6. Get enough water and sleep: Maintain proper hydration with at least 8 glasses of water per day is important to help the mucous membranes moist and able to flush out those irritants. Getting enough sleep to feel rested in the morning will allow you to deal with all your daily activities while not allowing your allergy symptoms to run you down.

7. Homeopathy: Use the proper remedy that fits your symptom picture of your allergies. Acute remedies are useful to provide relief. For self-treatments, a low potency should be used (i.e. 6C, 12C, 30C), take one dose and wait to see if there are improvements. Doses can be taken several times per day or as needed depending on the individual. Use Allium cepa if your nasal discharges are acrid that burn the skin, while your tears feel bland in comparison. Symptoms are worse at night and in humid weather, with thirst and better in fresh air. Use Euphrasia if your tears are burning, making your eyes red and sore, while the nasal discharge is bland. Symptoms are worse in the day and with warmth, and the eyes are sensitive to light. Apis is indicated when symptoms come on rapidly with lots of swelling in eyes. Symptoms will feel like stinging and cold compresses provide relief. Use Pulsatilla when discharges are thick, bland and yellow-green. The congestion experienced in ears, nose and throat may affect hearing, smell and taste, and is generally uncomfortable in bed at night and in stuffy environments. Breathing may be through the mouth due to nasal congestion.

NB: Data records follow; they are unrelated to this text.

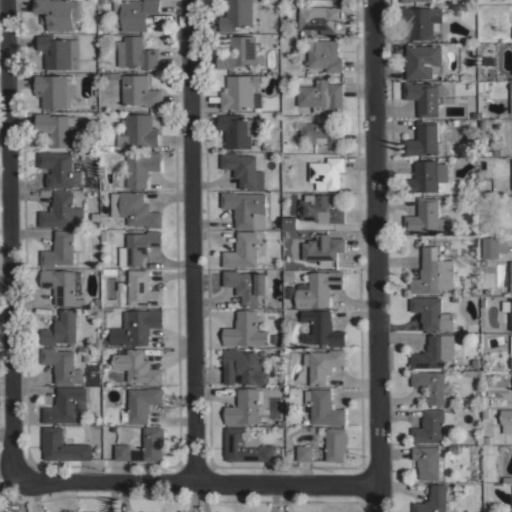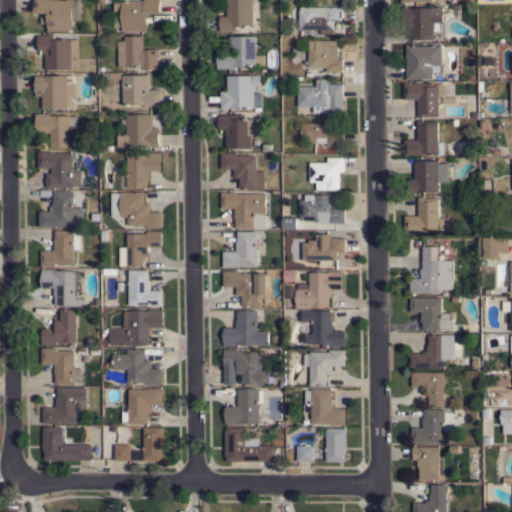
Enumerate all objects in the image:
building: (410, 0)
building: (413, 0)
building: (100, 1)
building: (53, 13)
building: (55, 13)
building: (131, 13)
building: (134, 13)
building: (235, 15)
building: (236, 15)
building: (318, 18)
building: (320, 18)
building: (420, 20)
building: (422, 21)
building: (284, 32)
building: (57, 51)
building: (59, 51)
building: (238, 52)
building: (240, 52)
building: (134, 53)
building: (135, 53)
building: (323, 54)
building: (324, 55)
building: (421, 59)
building: (422, 60)
building: (511, 64)
building: (110, 75)
building: (53, 90)
building: (55, 90)
building: (138, 90)
building: (139, 91)
building: (240, 91)
building: (241, 92)
building: (319, 95)
building: (322, 96)
building: (424, 96)
building: (424, 97)
building: (510, 97)
building: (511, 97)
building: (453, 122)
building: (53, 127)
building: (55, 127)
building: (238, 129)
building: (238, 130)
building: (137, 131)
building: (138, 131)
building: (319, 132)
building: (321, 133)
building: (422, 139)
building: (424, 140)
building: (109, 147)
building: (265, 147)
building: (139, 168)
building: (141, 168)
building: (58, 169)
building: (242, 169)
building: (511, 169)
building: (59, 170)
building: (244, 170)
building: (325, 172)
building: (327, 172)
building: (427, 175)
building: (427, 175)
building: (245, 208)
building: (246, 208)
building: (318, 208)
building: (320, 208)
building: (133, 209)
building: (134, 209)
building: (58, 210)
building: (60, 211)
building: (78, 215)
building: (425, 216)
building: (425, 217)
building: (289, 222)
building: (103, 234)
road: (12, 240)
road: (196, 241)
building: (136, 246)
building: (492, 246)
building: (493, 246)
building: (138, 247)
building: (322, 247)
building: (60, 248)
building: (61, 248)
building: (321, 248)
building: (241, 250)
building: (242, 251)
road: (377, 255)
building: (109, 270)
building: (432, 272)
building: (432, 272)
building: (288, 274)
building: (511, 275)
building: (509, 276)
building: (245, 284)
building: (60, 285)
building: (61, 285)
building: (246, 285)
building: (119, 286)
building: (317, 288)
building: (318, 288)
building: (140, 289)
building: (142, 289)
building: (487, 291)
building: (454, 297)
building: (482, 301)
building: (508, 308)
building: (431, 313)
building: (431, 313)
building: (510, 313)
building: (134, 327)
building: (136, 327)
building: (321, 327)
building: (60, 328)
building: (61, 328)
building: (321, 328)
building: (244, 330)
building: (245, 330)
building: (272, 337)
building: (81, 348)
building: (510, 350)
building: (94, 351)
building: (436, 351)
building: (433, 352)
building: (84, 357)
building: (474, 362)
building: (511, 362)
building: (62, 364)
building: (321, 364)
building: (323, 364)
building: (61, 365)
building: (136, 365)
building: (135, 366)
building: (242, 366)
building: (242, 367)
building: (271, 378)
building: (281, 383)
building: (429, 384)
building: (431, 384)
building: (142, 402)
building: (141, 403)
building: (64, 405)
building: (65, 405)
building: (245, 406)
building: (242, 407)
building: (323, 407)
building: (324, 408)
building: (484, 411)
building: (506, 420)
building: (506, 420)
building: (433, 425)
building: (428, 427)
building: (485, 439)
building: (152, 443)
building: (153, 443)
building: (334, 444)
building: (335, 444)
building: (62, 445)
building: (61, 446)
building: (242, 446)
building: (244, 446)
building: (501, 447)
building: (453, 448)
building: (121, 451)
building: (123, 452)
building: (303, 452)
building: (304, 452)
building: (425, 461)
building: (427, 461)
road: (196, 481)
building: (431, 500)
building: (433, 500)
building: (3, 511)
building: (4, 511)
building: (92, 511)
building: (486, 511)
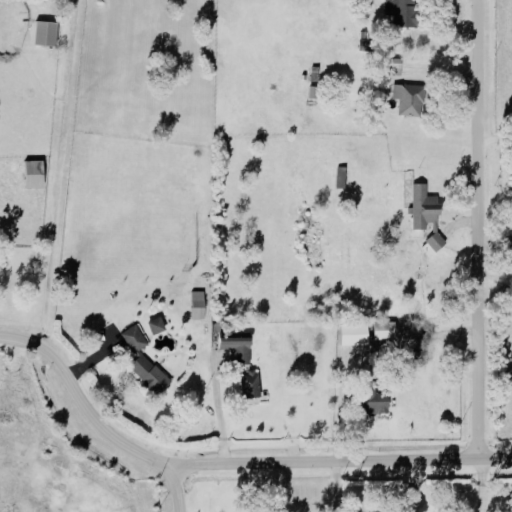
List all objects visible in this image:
building: (399, 11)
building: (42, 32)
building: (391, 65)
road: (2, 67)
building: (407, 99)
road: (494, 138)
building: (30, 173)
building: (421, 206)
road: (479, 228)
building: (431, 243)
building: (196, 304)
building: (154, 325)
building: (374, 331)
building: (235, 347)
building: (142, 361)
building: (372, 399)
road: (83, 404)
road: (219, 411)
road: (342, 460)
road: (336, 486)
road: (176, 490)
road: (460, 503)
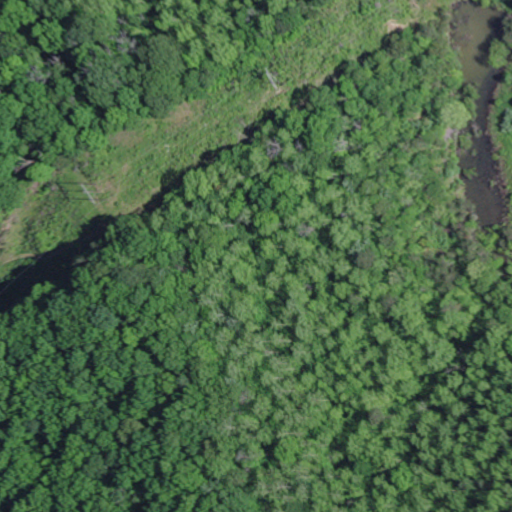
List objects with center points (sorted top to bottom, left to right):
power tower: (301, 69)
power tower: (116, 186)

Take the time to enjoy the spring weather and all it has to offer, remember to ‘stop and smell the roses’ (as long as you are not allergic to them). Enjoy the renewal of the season and maintain time for fun and de-stress.

Always consult with a naturopathic doctor or seek medical attention if your symptoms worsen, and if there are any signs of respiratory distress experienced from your allergies.